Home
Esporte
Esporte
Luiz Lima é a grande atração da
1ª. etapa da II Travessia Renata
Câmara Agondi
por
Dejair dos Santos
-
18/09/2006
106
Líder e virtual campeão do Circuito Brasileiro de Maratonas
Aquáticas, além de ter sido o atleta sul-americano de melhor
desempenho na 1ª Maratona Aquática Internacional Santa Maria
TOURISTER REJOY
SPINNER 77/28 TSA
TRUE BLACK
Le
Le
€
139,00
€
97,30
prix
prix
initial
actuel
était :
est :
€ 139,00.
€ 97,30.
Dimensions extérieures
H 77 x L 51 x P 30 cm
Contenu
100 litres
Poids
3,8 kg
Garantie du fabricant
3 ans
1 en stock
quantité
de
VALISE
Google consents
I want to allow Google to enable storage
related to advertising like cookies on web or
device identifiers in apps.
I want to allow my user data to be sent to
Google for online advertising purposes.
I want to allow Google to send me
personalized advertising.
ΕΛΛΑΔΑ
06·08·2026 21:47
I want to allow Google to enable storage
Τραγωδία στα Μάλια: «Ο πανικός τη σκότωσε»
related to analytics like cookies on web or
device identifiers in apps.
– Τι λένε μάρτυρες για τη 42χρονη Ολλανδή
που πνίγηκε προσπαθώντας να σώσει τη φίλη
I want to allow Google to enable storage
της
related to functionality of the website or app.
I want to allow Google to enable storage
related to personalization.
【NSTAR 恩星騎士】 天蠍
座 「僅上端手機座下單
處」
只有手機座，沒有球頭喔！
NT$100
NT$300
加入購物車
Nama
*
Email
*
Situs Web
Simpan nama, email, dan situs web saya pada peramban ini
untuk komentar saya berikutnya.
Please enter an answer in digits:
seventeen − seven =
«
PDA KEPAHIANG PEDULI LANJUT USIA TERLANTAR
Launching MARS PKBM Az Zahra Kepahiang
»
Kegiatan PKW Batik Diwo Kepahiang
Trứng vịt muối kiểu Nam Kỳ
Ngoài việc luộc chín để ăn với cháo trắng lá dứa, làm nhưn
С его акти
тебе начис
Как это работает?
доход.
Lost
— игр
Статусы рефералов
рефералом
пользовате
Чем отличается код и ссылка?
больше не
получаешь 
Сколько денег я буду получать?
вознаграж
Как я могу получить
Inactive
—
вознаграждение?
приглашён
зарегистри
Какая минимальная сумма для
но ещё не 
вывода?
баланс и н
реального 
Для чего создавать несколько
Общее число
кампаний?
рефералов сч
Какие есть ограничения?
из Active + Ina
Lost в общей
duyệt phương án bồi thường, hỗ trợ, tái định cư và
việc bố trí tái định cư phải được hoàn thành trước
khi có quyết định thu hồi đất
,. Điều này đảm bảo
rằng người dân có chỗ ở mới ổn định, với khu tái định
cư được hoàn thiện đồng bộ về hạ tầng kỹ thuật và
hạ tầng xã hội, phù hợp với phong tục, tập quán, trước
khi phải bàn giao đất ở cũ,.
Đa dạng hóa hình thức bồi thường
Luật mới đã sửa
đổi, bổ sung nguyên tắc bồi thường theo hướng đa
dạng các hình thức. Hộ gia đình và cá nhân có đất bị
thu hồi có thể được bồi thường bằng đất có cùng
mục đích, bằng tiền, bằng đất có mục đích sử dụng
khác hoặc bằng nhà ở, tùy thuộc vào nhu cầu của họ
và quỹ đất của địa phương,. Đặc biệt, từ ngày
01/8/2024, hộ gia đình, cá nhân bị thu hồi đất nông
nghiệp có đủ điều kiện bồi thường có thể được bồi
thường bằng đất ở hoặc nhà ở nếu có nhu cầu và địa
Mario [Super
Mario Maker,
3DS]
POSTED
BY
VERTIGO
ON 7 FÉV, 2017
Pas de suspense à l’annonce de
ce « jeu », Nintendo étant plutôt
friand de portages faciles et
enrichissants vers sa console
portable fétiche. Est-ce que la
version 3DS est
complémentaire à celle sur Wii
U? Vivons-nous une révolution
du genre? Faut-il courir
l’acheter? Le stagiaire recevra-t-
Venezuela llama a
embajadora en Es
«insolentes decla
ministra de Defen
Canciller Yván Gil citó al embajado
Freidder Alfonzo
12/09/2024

EXERCISE OBJECTIVE: Switch "Google" to "Yahoo" everywhere in the listing above and write out all its lines again, keeping everything else the same.

REPLY TO THE EXERCISE:
Home
Esporte
Esporte
Luiz Lima é a grande atração da
1ª. etapa da II Travessia Renata
Câmara Agondi
por
Dejair dos Santos
-
18/09/2006
106
Líder e virtual campeão do Circuito Brasileiro de Maratonas
Aquáticas, além de ter sido o atleta sul-americano de melhor
desempenho na 1ª Maratona Aquática Internacional Santa Maria
TOURISTER REJOY
SPINNER 77/28 TSA
TRUE BLACK
Le
Le
€
139,00
€
97,30
prix
prix
initial
actuel
était :
est :
€ 139,00.
€ 97,30.
Dimensions extérieures
H 77 x L 51 x P 30 cm
Contenu
100 litres
Poids
3,8 kg
Garantie du fabricant
3 ans
1 en stock
quantité
de
VALISE
Yahoo consents
I want to allow Yahoo to enable storage
related to advertising like cookies on web or
device identifiers in apps.
I want to allow my user data to be sent to
Yahoo for online advertising purposes.
I want to allow Yahoo to send me
personalized advertising.
ΕΛΛΑΔΑ
06·08·2026 21:47
I want to allow Yahoo to enable storage
Τραγωδία στα Μάλια: «Ο πανικός τη σκότωσε»
related to analytics like cookies on web or
device identifiers in apps.
– Τι λένε μάρτυρες για τη 42χρονη Ολλανδή
που πνίγηκε προσπαθώντας να σώσει τη φίλη
I want to allow Yahoo to enable storage
της
related to functionality of the website or app.
I want to allow Yahoo to enable storage
related to personalization.
【NSTAR 恩星騎士】 天蠍
座 「僅上端手機座下單
處」
只有手機座，沒有球頭喔！
NT$100
NT$300
加入購物車
Nama
*
Email
*
Situs Web
Simpan nama, email, dan situs web saya pada peramban ini
untuk komentar saya berikutnya.
Please enter an answer in digits:
seventeen − seven =
«
PDA KEPAHIANG PEDULI LANJUT USIA TERLANTAR
Launching MARS PKBM Az Zahra Kepahiang
»
Kegiatan PKW Batik Diwo Kepahiang
Trứng vịt muối kiểu Nam Kỳ
Ngoài việc luộc chín để ăn với cháo trắng lá dứa, làm nhưn
С его акти
тебе начис
Как это работает?
доход.
Lost
— игр
Статусы рефералов
рефералом
пользовате
Чем отличается код и ссылка?
больше не
получаешь 
Сколько денег я буду получать?
вознаграж
Как я могу получить
Inactive
—
вознаграждение?
приглашён
зарегистри
Какая минимальная сумма для
но ещё не 
вывода?
баланс и н
реального 
Для чего создавать несколько
Общее число
кампаний?
рефералов сч
Какие есть ограничения?
из Active + Ina
Lost в общей
duyệt phương án bồi thường, hỗ trợ, tái định cư và
việc bố trí tái định cư phải được hoàn thành trước
khi có quyết định thu hồi đất
,. Điều này đảm bảo
rằng người dân có chỗ ở mới ổn định, với khu tái định
cư được hoàn thiện đồng bộ về hạ tầng kỹ thuật và
hạ tầng xã hội, phù hợp với phong tục, tập quán, trước
khi phải bàn giao đất ở cũ,.
Đa dạng hóa hình thức bồi thường
Luật mới đã sửa
đổi, bổ sung nguyên tắc bồi thường theo hướng đa
dạng các hình thức. Hộ gia đình và cá nhân có đất bị
thu hồi có thể được bồi thường bằng đất có cùng
mục đích, bằng tiền, bằng đất có mục đích sử dụng
khác hoặc bằng nhà ở, tùy thuộc vào nhu cầu của họ
và quỹ đất của địa phương,. Đặc biệt, từ ngày
01/8/2024, hộ gia đình, cá nhân bị thu hồi đất nông
nghiệp có đủ điều kiện bồi thường có thể được bồi
thường bằng đất ở hoặc nhà ở nếu có nhu cầu và địa
Mario [Super
Mario Maker,
3DS]
POSTED
BY
VERTIGO
ON 7 FÉV, 2017
Pas de suspense à l’annonce de
ce « jeu », Nintendo étant plutôt
friand de portages faciles et
enrichissants vers sa console
portable fétiche. Est-ce que la
version 3DS est
complémentaire à celle sur Wii
U? Vivons-nous une révolution
du genre? Faut-il courir
l’acheter? Le stagiaire recevra-t-
Venezuela llama a
embajadora en Es
«insolentes decla
ministra de Defen
Canciller Yván Gil citó al embajado
Freidder Alfonzo
12/09/2024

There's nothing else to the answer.